PROVIDED TEXT:

• • • •

The nice thing about having a New Year's Eve
party for a bunch of old farts is that by 12:10 the last guests are leaving
and you can clean up and be in bed before 1 a.m. That probably doesn't
sound appealing to younger folks, but it sure does to me.
For many years we attended a wonderful New
Year's Eve party hosted by our friends Helen and Cap. The house was
always full of interesting people, most of the people we knew in Davis.
Because Cap is a musician, playing with a group called the
Putah Creek Crawdads (whose
oldest member is just slightly younger than my mother), there was always
lots of music, everyone sitting around the living room singing familiar old
songs.
There was a groaning board of good snacks
and, at midnight, a crab bisque to share from the big soup pots which had
been simmering on the stove.
About ten years ago, we received an
invitation to another party. This one was smaller, but all the guests
had been members of the Davis Comic Opera Company and probably are the
people we know best in Davis. We ate, drank, and played games.
The conversation was always stimulating and my favoritest thing was sitting
between Stephen Peithman, one of the smartest guys I know, and movie critic
Jim Lane, another one of the smartest guys I know and listening to them
talking movies and theater.
I missed Cap and Helen's party, but really,
really loved this DCOC party.
Two years ago, the DCOC party hostess
announced it was getting to be too much work for her and she would not be
hosting the party for 2014. One of the others in the group agreed to
host (we did not attend because I was home sick and was asleep before
midnight). This year nobody offered to host the party and so we were
free to go to Helen and Cap's party again.
It was like stepping back 10 years.

• • • •

EXERCISES:
1. Which people does the New Year's Eve piece mention by name?
2. Could you reproduce the New Year's Eve piece word for word, starting at "Because Cap is" and ending at "and played games."?

• • • •

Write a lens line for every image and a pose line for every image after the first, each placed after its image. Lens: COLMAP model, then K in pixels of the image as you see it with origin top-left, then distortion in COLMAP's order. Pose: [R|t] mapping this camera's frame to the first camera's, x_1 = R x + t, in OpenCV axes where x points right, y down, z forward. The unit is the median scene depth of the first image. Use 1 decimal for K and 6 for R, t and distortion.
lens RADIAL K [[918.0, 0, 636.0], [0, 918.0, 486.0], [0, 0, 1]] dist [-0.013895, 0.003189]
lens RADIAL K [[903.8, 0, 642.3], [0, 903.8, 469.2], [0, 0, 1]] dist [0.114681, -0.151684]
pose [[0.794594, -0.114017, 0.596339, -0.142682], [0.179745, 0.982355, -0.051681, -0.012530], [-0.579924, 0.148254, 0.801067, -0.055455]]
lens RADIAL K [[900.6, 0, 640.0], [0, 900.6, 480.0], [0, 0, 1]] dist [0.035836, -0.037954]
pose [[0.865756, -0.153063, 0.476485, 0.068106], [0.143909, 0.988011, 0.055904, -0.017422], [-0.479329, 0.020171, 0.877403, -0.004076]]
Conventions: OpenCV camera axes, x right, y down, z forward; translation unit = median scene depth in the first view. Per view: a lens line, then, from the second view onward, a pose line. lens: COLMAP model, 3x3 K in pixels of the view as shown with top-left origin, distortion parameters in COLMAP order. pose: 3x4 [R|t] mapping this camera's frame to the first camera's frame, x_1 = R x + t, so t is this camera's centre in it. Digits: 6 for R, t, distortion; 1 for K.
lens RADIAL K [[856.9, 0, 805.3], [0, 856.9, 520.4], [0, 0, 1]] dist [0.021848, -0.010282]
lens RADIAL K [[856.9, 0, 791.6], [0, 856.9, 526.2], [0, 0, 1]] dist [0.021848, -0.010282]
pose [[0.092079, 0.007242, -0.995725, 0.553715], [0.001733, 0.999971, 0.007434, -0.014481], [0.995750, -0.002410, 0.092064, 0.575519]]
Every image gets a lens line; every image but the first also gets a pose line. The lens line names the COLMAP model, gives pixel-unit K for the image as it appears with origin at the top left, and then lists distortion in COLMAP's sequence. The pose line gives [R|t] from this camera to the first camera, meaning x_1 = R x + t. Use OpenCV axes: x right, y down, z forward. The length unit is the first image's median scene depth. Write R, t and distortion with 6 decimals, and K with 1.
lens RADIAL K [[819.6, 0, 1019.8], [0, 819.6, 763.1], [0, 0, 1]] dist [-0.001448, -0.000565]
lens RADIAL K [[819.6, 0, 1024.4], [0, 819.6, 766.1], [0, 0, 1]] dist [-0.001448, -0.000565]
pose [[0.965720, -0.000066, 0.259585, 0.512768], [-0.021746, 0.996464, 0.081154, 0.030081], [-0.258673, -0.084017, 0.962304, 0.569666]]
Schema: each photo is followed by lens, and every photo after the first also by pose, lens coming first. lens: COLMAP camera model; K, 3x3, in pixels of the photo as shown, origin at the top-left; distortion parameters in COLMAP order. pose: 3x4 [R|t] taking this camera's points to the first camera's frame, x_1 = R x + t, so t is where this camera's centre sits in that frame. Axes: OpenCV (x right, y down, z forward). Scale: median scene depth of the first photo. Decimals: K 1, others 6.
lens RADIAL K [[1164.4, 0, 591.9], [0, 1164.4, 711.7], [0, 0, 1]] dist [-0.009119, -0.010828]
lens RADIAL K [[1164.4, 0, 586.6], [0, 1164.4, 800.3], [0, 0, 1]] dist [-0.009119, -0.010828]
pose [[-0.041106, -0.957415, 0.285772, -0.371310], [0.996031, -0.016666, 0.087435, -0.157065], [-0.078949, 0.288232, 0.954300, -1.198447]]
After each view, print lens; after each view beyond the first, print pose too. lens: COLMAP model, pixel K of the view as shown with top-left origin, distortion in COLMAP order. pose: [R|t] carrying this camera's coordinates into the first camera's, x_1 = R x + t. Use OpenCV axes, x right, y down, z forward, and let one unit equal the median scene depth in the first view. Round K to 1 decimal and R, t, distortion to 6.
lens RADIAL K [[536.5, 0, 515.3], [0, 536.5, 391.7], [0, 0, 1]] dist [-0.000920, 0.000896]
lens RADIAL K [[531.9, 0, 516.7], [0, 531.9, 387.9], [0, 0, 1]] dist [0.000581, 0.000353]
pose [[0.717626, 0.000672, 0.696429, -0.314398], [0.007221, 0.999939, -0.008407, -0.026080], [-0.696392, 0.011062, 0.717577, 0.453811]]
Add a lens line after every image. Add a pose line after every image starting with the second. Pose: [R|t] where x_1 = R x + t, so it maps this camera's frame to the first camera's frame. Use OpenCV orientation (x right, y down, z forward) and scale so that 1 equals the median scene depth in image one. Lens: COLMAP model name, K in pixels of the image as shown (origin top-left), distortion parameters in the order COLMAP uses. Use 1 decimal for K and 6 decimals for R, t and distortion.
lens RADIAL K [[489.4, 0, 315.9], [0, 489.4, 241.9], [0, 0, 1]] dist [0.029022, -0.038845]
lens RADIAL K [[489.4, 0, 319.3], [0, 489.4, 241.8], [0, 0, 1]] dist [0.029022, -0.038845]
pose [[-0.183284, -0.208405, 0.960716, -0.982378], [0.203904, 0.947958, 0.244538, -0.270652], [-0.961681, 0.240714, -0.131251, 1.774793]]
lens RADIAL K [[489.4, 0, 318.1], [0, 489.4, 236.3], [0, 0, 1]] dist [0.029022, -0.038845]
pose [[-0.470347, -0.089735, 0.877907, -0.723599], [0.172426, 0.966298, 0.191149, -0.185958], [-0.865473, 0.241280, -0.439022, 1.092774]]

• • • •

ANSWERS PROVIDED:
1. Helen, Cap, Stephen Peithman, Jim Lane

2.
Because Cap is a musician, playing with a group called the
Putah Creek Crawdads (whose
oldest member is just slightly younger than my mother), there was always
lots of music, everyone sitting around the living room singing familiar old
songs.
There was a groaning board of good snacks
and, at midnight, a crab bisque to share from the big soup pots which had
been simmering on the stove.
About ten years ago, we received an
invitation to another party. This one was smaller, but all the guests
had been members of the Davis Comic Opera Company and probably are the
people we know best in Davis. We ate, drank, and played games.